On February 10, 2021, the Jerusalem District Court1 upheld an October 2020 Jerusalem Magistrate Court2 decision, requiring a number of Sheikh Jarrah residents to vacate properties they are living in by May 2, 2021. Following this decision, the residents appealed to the Supreme Court. The Court has given the two sides until May 6, to report if they have reached a compromise to settle out of court.

These developments have been the source of extensive NGO campaigning- particularly by the Palestinian group, Al-Haq- including submissions to the International Criminal Court (ICC) and to UN officials, alleging that the court order and the expected forcible removal represent war crimes.

Such claims and campaigns distort, obfuscate, and erase the facts of the case, as litigated over 50 years in multiple Israeli courts.

Legal status of the property3

  • According to the Supreme Court, the land in question “was owned by Chief Rabbi (Hacham Bashi) Avraham Ashkenazi and Chief Rabbi Meir Orbach until the War of Independence [1948], after they purchased it in 1875 from its Arab owners.”
  • Subsequently, two Jewish organizations, Va’ad Eidat HaSfaradim and Va’ad HaKlali L’Knesset Yisrael, worked to register the land with British Mandatory government in 1946.
  • The properties were registered with Israeli authorities under these two organizations in 1973.
  • These organizations sold the properties to the Nahalat Shimon organization in 2003.

Status of the residents

According to a 1989 High Court decision, and re-affirmed repeatedly in subsequent cases, as in the case of any tenant living on someone else’s property, residents living on the land owned by these organizations were required to pay rent to the organizations that owned the properties.4 Their failure to do so, along with instances of illegal building and illegally renting properties to others, resulted in the current legal proceedings against them, culminating in the District Court decision.

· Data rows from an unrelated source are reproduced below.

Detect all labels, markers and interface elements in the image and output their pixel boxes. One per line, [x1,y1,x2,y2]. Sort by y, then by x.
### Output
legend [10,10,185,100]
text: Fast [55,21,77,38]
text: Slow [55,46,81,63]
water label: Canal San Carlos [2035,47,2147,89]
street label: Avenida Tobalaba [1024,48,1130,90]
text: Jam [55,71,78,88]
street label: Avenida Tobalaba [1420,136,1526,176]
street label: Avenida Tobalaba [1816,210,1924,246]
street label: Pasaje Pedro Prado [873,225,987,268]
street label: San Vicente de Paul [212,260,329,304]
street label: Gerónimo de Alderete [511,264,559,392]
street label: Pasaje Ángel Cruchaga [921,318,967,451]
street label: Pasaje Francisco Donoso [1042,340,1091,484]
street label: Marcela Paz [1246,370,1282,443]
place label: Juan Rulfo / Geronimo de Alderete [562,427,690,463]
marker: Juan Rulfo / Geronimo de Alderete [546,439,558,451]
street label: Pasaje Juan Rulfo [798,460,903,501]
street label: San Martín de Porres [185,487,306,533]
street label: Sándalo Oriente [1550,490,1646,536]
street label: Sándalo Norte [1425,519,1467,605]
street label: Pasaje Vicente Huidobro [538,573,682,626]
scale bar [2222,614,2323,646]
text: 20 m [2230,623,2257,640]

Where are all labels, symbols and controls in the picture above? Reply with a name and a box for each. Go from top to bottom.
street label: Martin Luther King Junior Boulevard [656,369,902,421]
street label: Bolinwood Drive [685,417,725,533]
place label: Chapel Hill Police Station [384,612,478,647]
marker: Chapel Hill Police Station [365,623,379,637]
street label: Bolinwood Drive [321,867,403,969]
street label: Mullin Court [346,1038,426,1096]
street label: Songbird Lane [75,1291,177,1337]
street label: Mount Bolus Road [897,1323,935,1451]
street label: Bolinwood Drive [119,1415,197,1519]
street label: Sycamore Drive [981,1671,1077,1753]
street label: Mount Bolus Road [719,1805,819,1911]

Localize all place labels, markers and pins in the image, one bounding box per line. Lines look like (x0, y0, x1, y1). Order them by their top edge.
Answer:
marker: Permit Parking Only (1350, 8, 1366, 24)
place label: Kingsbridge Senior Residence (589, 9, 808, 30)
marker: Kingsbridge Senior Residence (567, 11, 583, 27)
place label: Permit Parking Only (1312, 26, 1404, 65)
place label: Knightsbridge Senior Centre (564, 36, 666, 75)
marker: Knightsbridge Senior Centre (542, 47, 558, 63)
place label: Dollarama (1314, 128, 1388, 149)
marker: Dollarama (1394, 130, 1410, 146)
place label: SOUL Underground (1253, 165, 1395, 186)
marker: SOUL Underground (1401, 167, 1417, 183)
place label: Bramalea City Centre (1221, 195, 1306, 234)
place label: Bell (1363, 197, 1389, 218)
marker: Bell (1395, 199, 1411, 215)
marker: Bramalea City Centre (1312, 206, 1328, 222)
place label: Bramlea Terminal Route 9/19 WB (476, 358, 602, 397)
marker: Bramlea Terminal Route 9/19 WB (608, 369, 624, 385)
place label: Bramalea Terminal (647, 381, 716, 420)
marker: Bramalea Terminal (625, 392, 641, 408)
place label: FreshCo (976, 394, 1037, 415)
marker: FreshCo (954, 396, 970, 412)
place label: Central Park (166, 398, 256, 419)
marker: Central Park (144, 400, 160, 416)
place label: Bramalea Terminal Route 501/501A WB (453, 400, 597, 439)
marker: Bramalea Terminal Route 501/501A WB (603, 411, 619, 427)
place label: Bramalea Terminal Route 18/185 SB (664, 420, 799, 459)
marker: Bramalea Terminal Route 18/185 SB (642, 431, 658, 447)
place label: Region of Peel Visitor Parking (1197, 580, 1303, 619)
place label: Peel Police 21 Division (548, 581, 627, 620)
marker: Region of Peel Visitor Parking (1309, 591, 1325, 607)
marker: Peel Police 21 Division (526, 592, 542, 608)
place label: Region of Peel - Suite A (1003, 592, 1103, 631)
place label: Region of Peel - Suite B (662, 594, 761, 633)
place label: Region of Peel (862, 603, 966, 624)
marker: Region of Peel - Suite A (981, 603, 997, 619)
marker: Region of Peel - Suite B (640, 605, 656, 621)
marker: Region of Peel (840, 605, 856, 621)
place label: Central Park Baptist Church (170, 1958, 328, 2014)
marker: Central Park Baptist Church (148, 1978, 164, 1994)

Crucially, in 1982, a number of residents- including those whose descendants appealed to the District Court- agreed in Magistrate Court that the 2 Israeli non-profits were the legal land owners.5

How did the District Court address the current residents’ claims of ownership?

The District Court case addressed the ownership claims of the eight appellants. The court found that:

  • Three of the appellants are the children and grandchildren of residents who acknowledged the ownership of the Israeli organizations in court proceedings in 1982.
  • Four of the appellants claim to have purchased the properties in 1991— 19 years after the properties were registered under the Israeli groups — from a man named “Ismail.” The court notes that the appellants never identified “Ismail,” nor did they prove that they had indeed purchased the properties from this person.
  • One appellant represents the estate of a deceased former resident. In 2009, the Court determined that she had not paid rent as required, had built illegally on the property, and therefore could be evicted.

Previous court decisions on the ownership of the property

In October 2020, the Magistrate Court rejected the residents’ claim that the property had been promised to them by the Jordanian authorities, during the years in which Jordan controlled the area. According to that decision, “all of the witnesses were born after 1967 or were very young at the time and testified that they heard about the [Jordanian] promise from an older relative.”

The court added that “the only document presented” to prove this alleged Jordanian guarantee “is a copy of a standard document from the Jordanian equivalent of the Housing Ministry, but this form is un-signed and does not bestow ownership on any of the defendants.”

Similarly, earlier Supreme Court decisions rejected ownership claims of Sheikh Jarrah residents based on what the court found to be an apparently altered Turkish deed and an “inauthentic” contract.6

Moreover, in 2020, the Magistrate Court noted, “throughout all of the deliberations, the defendants claimed through their counsel that they were not tenants but rather held the property rights…  Apparently, as they realized that they had not convinced the Court that they were the owners of the property, the defendants claimed for the first time that they are tenants who should not be removed from their homes.”